◆ Brano scelto:
• • • • •

Dieci aprile 2025, New York. Gala degli italo-americani della Niaf. L’atmosfera – ci viene detto da chi c’era – è diversa rispetto alla cena di gala dell’anno scorso. Qualcosa di nuovo, nell’aria, si percepisce. Anche fuori. «Le pur sempre caotiche strade newyorchesi somigliano sempre più alle scene di Blade Runner. La confusione che arriva dalla Casa Bianca pervade il mondo intero e imperversa perfino tra le strade, nei circoli, nei ritrovi dove la politica e il business si incontrano nella Grande Mela», commenta il rettore dell’Università Link Campus di Roma, Carlo Alberto Giusti. L’accademico italiano è di casa, negli Stati Uniti.

«Tra gli smocking e le cravatte con il tricolore si può percepire quello che è stato, è e sarà sempre il nostro paese nel cuore degli Stati Uniti», dice ancora Giusti. Questo è un anno particolare, si sa. Si sente. Un anno nel quale la Niaf, organizzazione sempre attenta al respiro politico americano, percepisce in modo palpabile il riverbero della turbolenza che proviene da Washington. «E l’agitazione – confida il rettore Giusti – si coglie nei sussurri dei partecipanti». Tra i discorsi dei rappresentanti seduti nei sontuosi tavoli tondi ci sono non pochi uomini di Wall Street.

• • • • •

◆ Istruzione a: Riscrivi le voci a partire dalla riga che contiene "Rounds check, clock: time indicated, to be written like 5" fino alla fine delle voci, sostituendo "photo" con "picture" e lasciando tutto il resto invariato. Per favore, ometti le immagini nella risposta.

• • • • •

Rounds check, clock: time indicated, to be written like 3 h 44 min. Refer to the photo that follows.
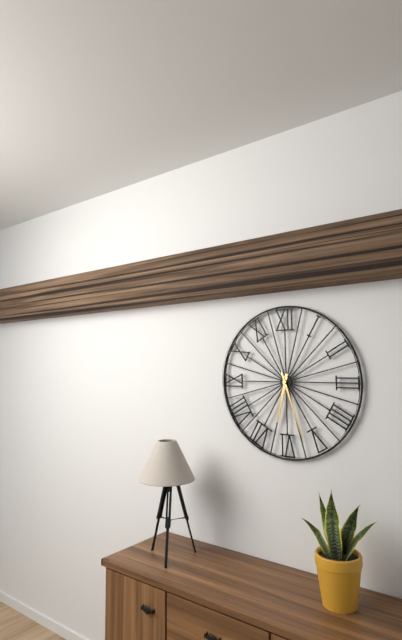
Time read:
6 h 27 min
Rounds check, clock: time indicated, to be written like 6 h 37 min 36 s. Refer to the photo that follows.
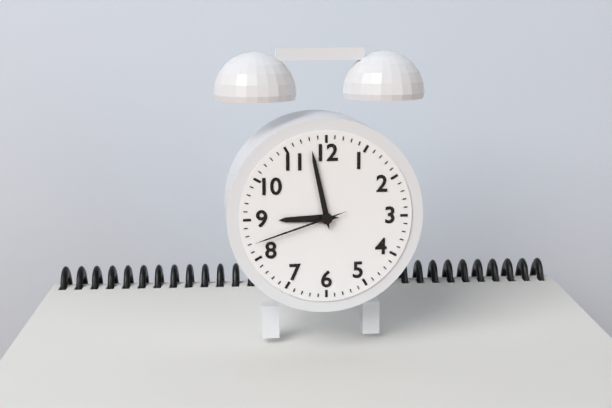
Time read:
8 h 58 min 42 s
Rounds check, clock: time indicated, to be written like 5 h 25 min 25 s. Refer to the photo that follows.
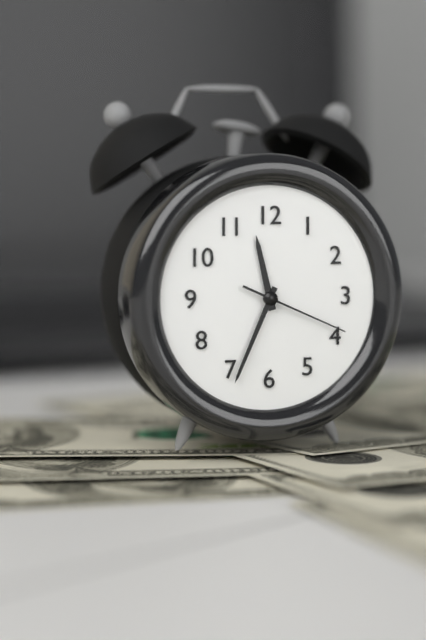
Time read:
11 h 34 min 19 s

• • • • •

◆ Istruzione b: Nel brano sul gala della Niaf, quale incarico ricopre Carlo Alberto Giusti?

◆ Risposta a:
Rounds check, clock: time indicated, to be written like 5 h 25 min 25 s. Refer to the picture that follows.
Time read:
11 h 34 min 19 s

◆ Risposta b: È il rettore dell'Università Link Campus di Roma.